Aug 7 (Reuters) - Their revenues are improving and their budget shortfalls are disappearing, but U.S. states face both domestic and international economic threats that could cut short their nascent recoveries, according to a report released on Tuesday.
"While there are signs of improvement, the turnaround has been slow and uneven across the nation," the National Conference of State Legislatures said in a budget update. "Moreover, the newfound flexibility that lawmakers expect from improving revenues may be hobbled by mounting budget pressures."
The European debt crisis, still-high jobless rates in many U.S. states, funding demands from healthcare reform, and the U.S. deficit are all some of the "considerable challenges" confronting states, the study found.
"Fortunately, state budgets today are better positioned to handle these challenges," the bipartisan NCSL said. "As reported by legislative fiscal directors, year-end balances are rising, with more states shoring up their rainy day funds."
The financial crisis, housing bust and 2007-09 recession caused revenue in many states to collapse just as demand for services from the newly homeless and jobless workers spiked. States cut spending, raised taxes, raided reserves and turned to the federal government for help in the hopes of keeping their budgets balanced.
The situation is now turning around. Only California and the state of Washington currently are projecting deficits for fiscal 2012, according to NCSL. At the same time, resource-rich states like Alaska, Wyoming and North Dakota expect big balances for fiscal 2012, which ended on June 30 for most states.
For fiscal 2013, none of the states are projecting deficits, with 10 states and Washington, D.C., eyeing balances equal to 10 percent or more of general fund spending, the NCSL reported. However, year-end balances of just 0.1 percent to 4.9 percent are projected in nearly a quarter of the states.
Many states consider the surpluses and revenue gains small respites - instead of muscular recoveries - from their budget crises.
While fiscal 2012 general fund revenue increased by 2.9 percent and spending rose by 3.1 percent over fiscal 2011 levels, "the robust return of state revenue collections that typified previous recoveries remains elusive," according to the NCSL.
States' fiscal 2013 revenue is expected to climb by only 3.7 percent, with spending rising by 2.4 percent over fiscal 2012 levels.
The slow recovery is apparent in federal data, too. In 2011, U.S. real gross domestic product by state grew 1.5 percent, compared with 3.1 percent in 2010, according to the U.S. Commerce Department.
The improvements vary from state to state.

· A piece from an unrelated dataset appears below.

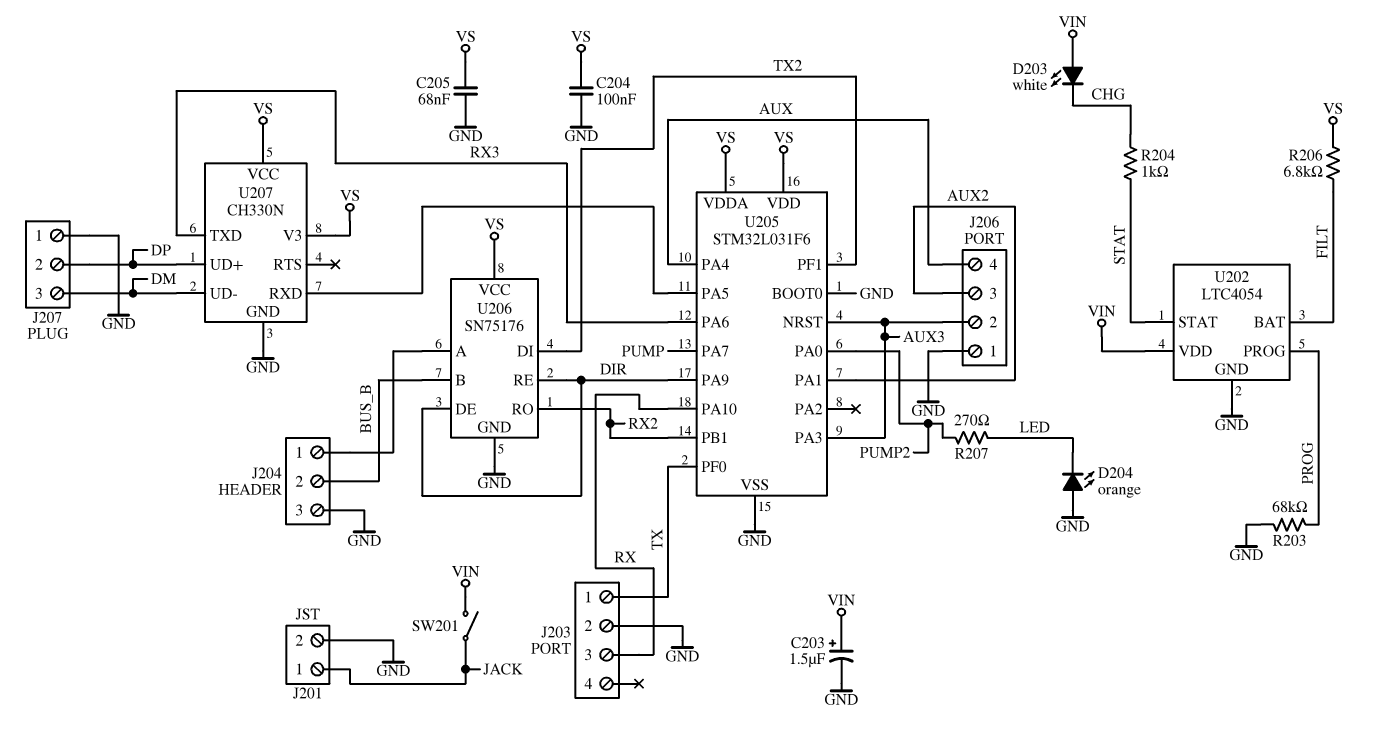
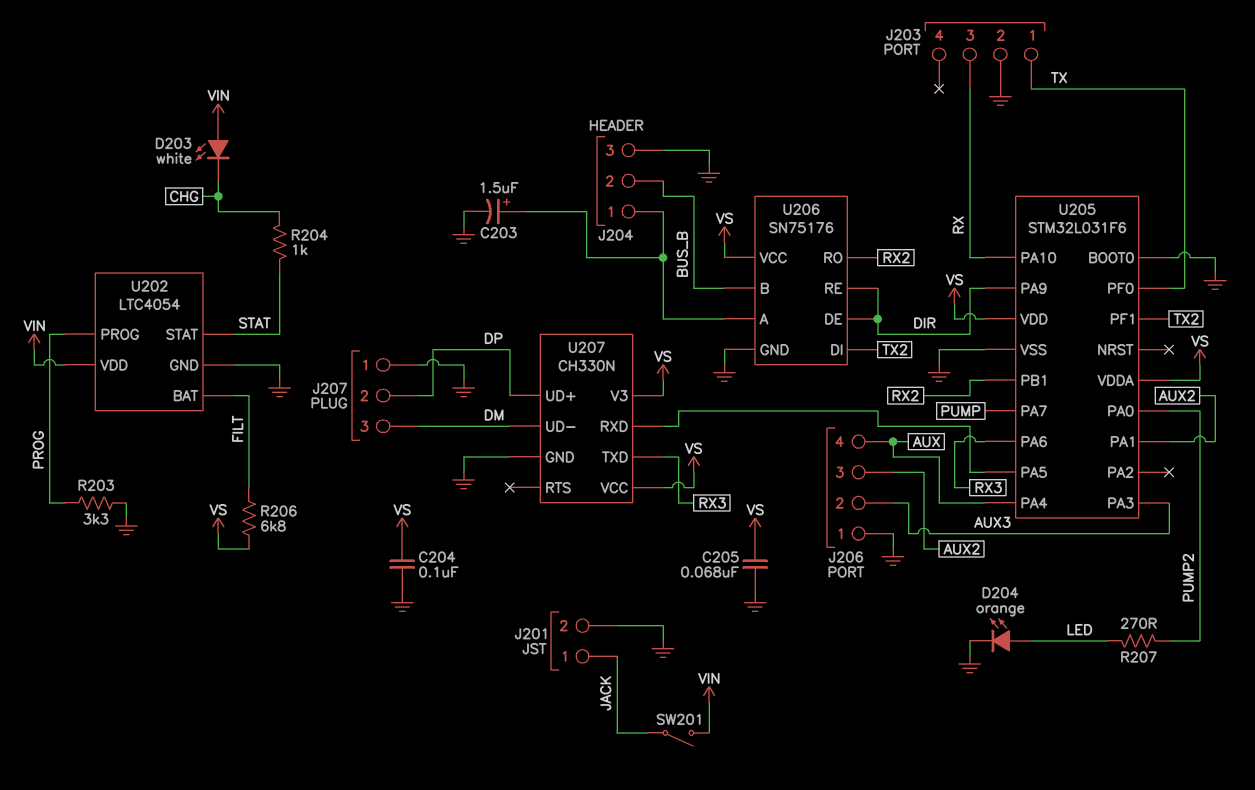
C203: 1.5uF (plus VIN, minus GND) -> 1.5uF (plus J204/1, minus GND)
D204: LED orange (A GND, K LED) -> LED orange (A LED, K GND)
R203: 68k (GND, PROG) -> 3.3k (GND, PROG)
U205 pin NRST: AUX3 -> none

Total state revenue has now increased for nine straight quarters. But in 2012's first quarter, 12 states reported declines in total tax revenue, while another 12 reported double-digit increases, the Rockefeller Institute of Government reported last week.
The slowness and unevenness has put many state budgets into uncertainty. Debt problems in Europe that could roil markets pose a large threat to many states, especially those that rely heavily on income tax collections.
The U.S. Congress has scheduled cuts of up to $1.2 trillion affecting states as part of last summer's deficit deal, while it is seeking savings by pulling back other federal grants. States with a heavy military presence are concerned the defense spending cuts that could lead to lay-offs.
Meanwhile, the healthcare reform law passed in 2009 is now coming on-line, and no one is certain if states can handle the costs of creating insurance exchanges or expanding eligibility for Medicaid, the health insurance for the poor.
Still, even with a hodge-podge of economic threats, legislative fiscal directors in 32 states have a stable economic outlook, while 11 were concerned and six were optimistic, according to the legislators' group.
"The prevailing economic outlook is one of continued growth but at a slow to moderate pace in most states," the NCSL reported.